• [CONSIGNE 1]:
Comptez les lignes du listing qui contiennent la chaîne « isStart ». Donnez seulement ce nombre.

• [PASSAGE EXTRAIT]:
----
« Je suis écœuré » par Stéphane Hesry, mytiliculteur en baie du mont Saint-Michel

Le 16/04/2018 à 17:08 par La Rédaction

 

Par Stéphane Hesry,
mytiliculteur en baie du mont Saint-Michel,
dirigeant de Cap à l’ouest

 

 

“ Ne nous engageons pas,
ni même un peu,
sur le terrain des moules
issues d’écloserie. ”

 

 

 

 

 

 

 

 

 

 


J’ai été convoqué à la réunion du lundi 12 février, non pas pour avoir réuni 2 000 signatures de professionnels sur une pétition, mais bien par rapport à mon mandat au Comité national de la conchyliculture (CNC), qui m’a donc permis de faire partie des professionnels réunis avec l’administration et l’Ifremer pour évoquer l’immersion de moules issues d’écloserie dans le milieu naturel dans le cadre du programme Morbleu. La réunion commence et, très vite, le directeur adjoint des Pêches maritimes et de l’Aquaculture (DPMA) prend la parole, évoque un problème de communication en interne et rend la journaliste de Cultures marines responsable de cette incompréhension. Ça commence bien ! Tous les professionnels prennent, chacun leur tour, la parole pour au contraire féliciter la presse car elle nous a permis d’être informés du retrempage de moules d’écloserie dans le milieu naturel. Sans cet article, la profession n’aurait jamais eu connaissance de ces « expériences », ce qui on le comprend vite, aurait arrangé le directeur adjoint de la DPMA.
Déjà une heure que la réunion a commencé et on ne traite toujours pas du problème de fond !
Ça y est, on y arrive, première question d’ordre légal, comment est-il possible pour l’Ifremer de retremper des lots de moules issues d’écloserie sans que nos instances de tutelles (CNC, CRC et même commission de cultures marines) n’en soient informées alors qu’une délibération a été prise en 2013 par le CNC contre l’immersion et le retrempage de moules d’écloserie ? Le directeur adjoint nous répond que la délibération prise par le CNC n’a pas, je cite, « d’efficacité juridique tant qu’elle n’a pas été rendue obligatoire par l’autorité administrative ». Ce qui, je traduis, veut dire : messieurs les professionnels vous pouvez bien prendre des décisions mais elles ne seront applicables que si cela nous convient à nous, administration.
Allons bon, nous ne baissons pas les bras et demandons à ce que l’Ifremer, pour toutes expériences en milieu naturel, respecte le même protocole qu’un professionnel, a minima une autorisation de la commission de cultures marines. Après une brève hésitation d’environ une seconde, le directeur adjoint nous répond NON.
----
• [LISTING]:
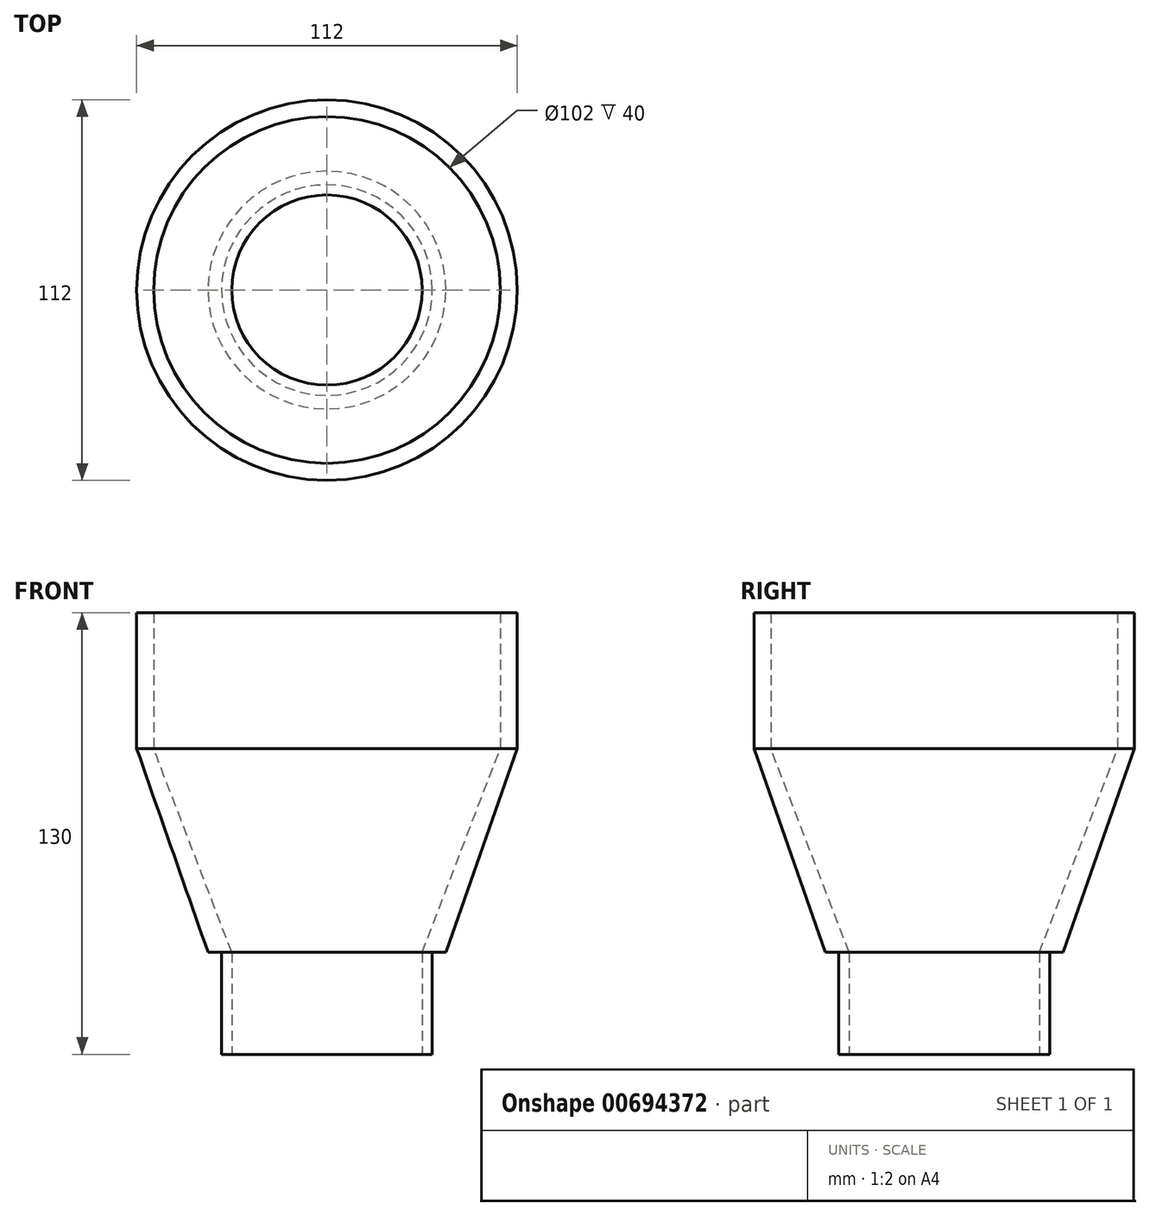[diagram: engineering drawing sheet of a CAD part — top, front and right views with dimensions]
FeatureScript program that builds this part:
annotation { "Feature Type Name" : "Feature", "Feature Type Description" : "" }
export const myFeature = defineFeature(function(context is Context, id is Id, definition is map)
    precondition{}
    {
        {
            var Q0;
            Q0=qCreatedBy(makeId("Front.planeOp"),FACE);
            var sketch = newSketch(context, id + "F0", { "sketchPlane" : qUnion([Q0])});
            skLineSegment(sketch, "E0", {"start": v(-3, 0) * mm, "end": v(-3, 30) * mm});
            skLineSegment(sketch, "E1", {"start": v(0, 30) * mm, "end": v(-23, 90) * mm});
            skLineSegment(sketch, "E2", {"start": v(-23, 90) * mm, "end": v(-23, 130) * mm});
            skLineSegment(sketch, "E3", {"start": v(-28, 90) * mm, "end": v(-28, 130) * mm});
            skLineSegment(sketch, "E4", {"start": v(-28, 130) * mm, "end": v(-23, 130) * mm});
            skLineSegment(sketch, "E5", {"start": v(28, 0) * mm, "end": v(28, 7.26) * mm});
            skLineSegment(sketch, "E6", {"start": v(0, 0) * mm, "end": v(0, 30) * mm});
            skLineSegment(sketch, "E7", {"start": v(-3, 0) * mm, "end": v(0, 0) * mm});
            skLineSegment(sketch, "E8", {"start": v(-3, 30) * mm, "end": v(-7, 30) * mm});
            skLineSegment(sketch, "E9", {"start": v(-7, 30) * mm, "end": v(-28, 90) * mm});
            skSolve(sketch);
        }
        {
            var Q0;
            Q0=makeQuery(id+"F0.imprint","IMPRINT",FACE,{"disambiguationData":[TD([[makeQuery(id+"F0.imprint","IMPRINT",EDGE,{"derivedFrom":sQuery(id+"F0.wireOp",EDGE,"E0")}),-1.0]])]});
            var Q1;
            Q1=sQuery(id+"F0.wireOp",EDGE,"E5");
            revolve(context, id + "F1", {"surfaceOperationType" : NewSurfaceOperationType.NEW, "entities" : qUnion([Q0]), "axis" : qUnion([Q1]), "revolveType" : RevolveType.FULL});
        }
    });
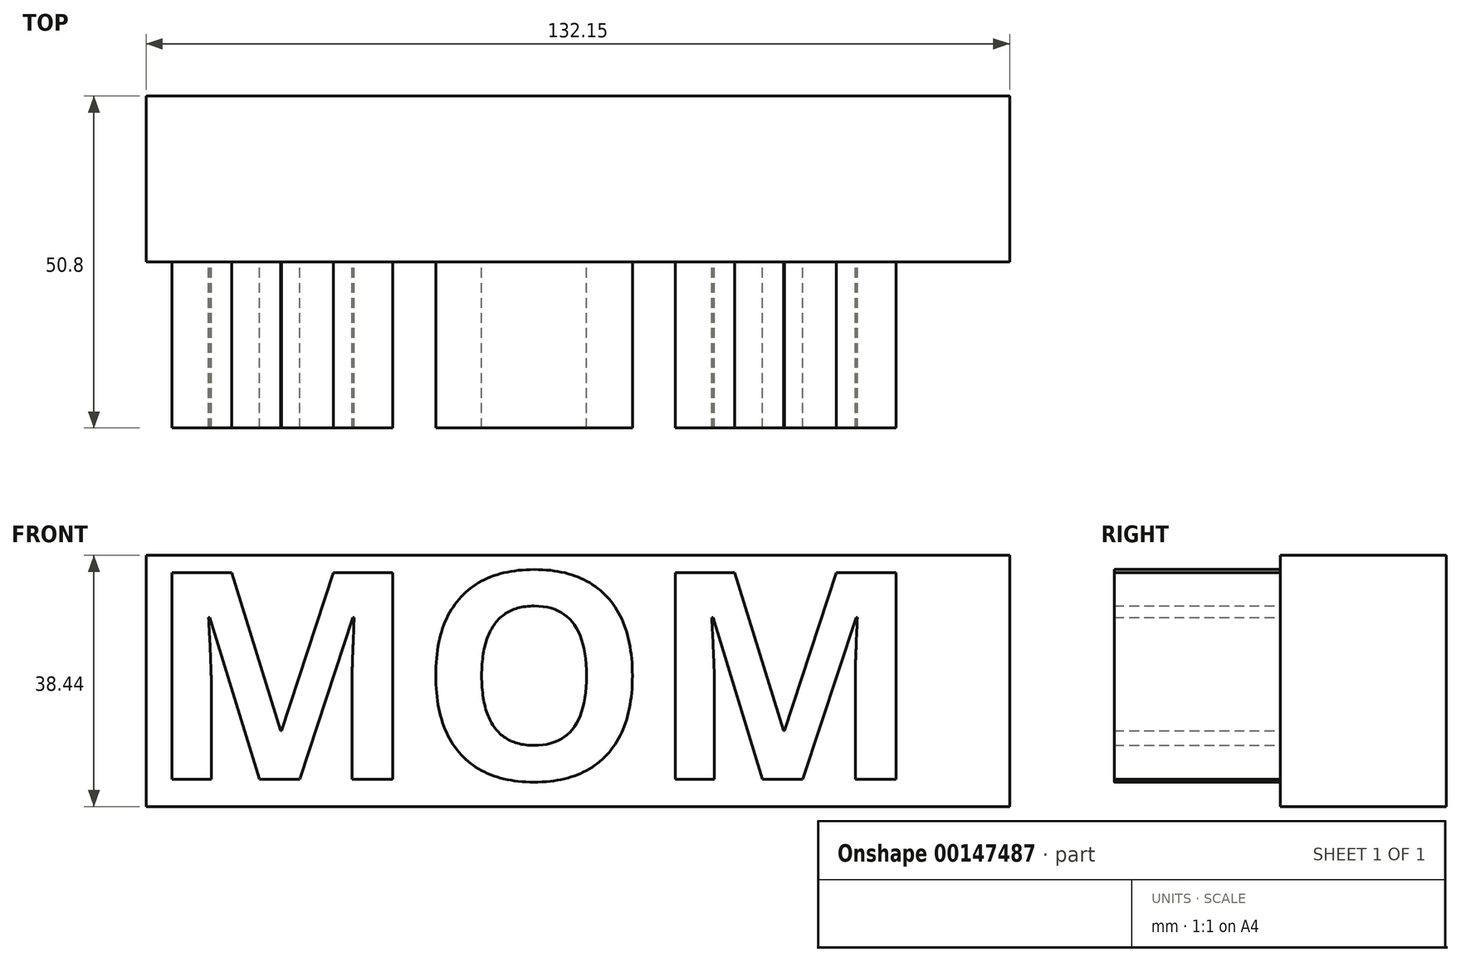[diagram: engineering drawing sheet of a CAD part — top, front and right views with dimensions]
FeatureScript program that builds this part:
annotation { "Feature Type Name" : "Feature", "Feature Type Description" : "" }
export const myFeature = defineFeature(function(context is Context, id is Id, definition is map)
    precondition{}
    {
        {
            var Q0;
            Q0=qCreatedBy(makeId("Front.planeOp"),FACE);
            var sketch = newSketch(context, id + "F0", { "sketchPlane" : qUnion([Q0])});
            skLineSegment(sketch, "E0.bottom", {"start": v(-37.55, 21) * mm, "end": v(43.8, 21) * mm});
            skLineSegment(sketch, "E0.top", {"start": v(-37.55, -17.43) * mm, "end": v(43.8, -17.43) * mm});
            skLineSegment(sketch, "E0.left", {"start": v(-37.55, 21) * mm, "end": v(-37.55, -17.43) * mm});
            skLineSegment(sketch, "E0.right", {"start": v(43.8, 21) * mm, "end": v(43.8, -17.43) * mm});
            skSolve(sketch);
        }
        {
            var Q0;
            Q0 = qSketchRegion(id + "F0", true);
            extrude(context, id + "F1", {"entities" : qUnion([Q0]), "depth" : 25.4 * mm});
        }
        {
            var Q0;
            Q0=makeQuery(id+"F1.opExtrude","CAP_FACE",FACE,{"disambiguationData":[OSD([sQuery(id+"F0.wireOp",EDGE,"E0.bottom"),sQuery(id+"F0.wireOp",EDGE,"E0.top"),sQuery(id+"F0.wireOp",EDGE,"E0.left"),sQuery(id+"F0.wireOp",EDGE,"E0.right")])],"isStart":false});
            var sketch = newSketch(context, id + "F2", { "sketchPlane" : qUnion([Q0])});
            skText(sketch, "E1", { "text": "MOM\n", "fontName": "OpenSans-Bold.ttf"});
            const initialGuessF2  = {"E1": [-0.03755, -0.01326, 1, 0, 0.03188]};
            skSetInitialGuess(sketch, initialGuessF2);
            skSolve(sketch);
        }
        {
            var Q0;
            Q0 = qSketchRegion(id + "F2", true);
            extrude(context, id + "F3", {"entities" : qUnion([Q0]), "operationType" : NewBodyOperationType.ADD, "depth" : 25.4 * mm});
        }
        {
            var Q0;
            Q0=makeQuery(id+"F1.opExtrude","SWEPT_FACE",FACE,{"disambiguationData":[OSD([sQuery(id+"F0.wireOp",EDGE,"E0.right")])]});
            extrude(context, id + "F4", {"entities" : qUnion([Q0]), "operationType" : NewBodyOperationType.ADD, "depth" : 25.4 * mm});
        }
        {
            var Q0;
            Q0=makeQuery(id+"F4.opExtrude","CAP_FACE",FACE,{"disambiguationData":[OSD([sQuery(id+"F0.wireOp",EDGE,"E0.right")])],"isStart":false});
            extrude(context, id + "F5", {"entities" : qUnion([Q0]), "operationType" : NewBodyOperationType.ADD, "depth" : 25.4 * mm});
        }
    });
----
• [CONSIGNE 2]:
Renvoyez sans rien modifier le passage de la tribune sur les moules d'écloserie qui débute aux mots « Ça y est, on » et s'arrête après « à nous, administration. ».

• [RÉPONSE COMPLÈTE 1]:
2

• [RÉPONSE COMPLÈTE 2]:
Ça y est, on y arrive, première question d’ordre légal, comment est-il possible pour l’Ifremer de retremper des lots de moules issues d’écloserie sans que nos instances de tutelles (CNC, CRC et même commission de cultures marines) n’en soient informées alors qu’une délibération a été prise en 2013 par le CNC contre l’immersion et le retrempage de moules d’écloserie ? Le directeur adjoint nous répond que la délibération prise par le CNC n’a pas, je cite, « d’efficacité juridique tant qu’elle n’a pas été rendue obligatoire par l’autorité administrative ». Ce qui, je traduis, veut dire : messieurs les professionnels vous pouvez bien prendre des décisions mais elles ne seront applicables que si cela nous convient à nous, administration.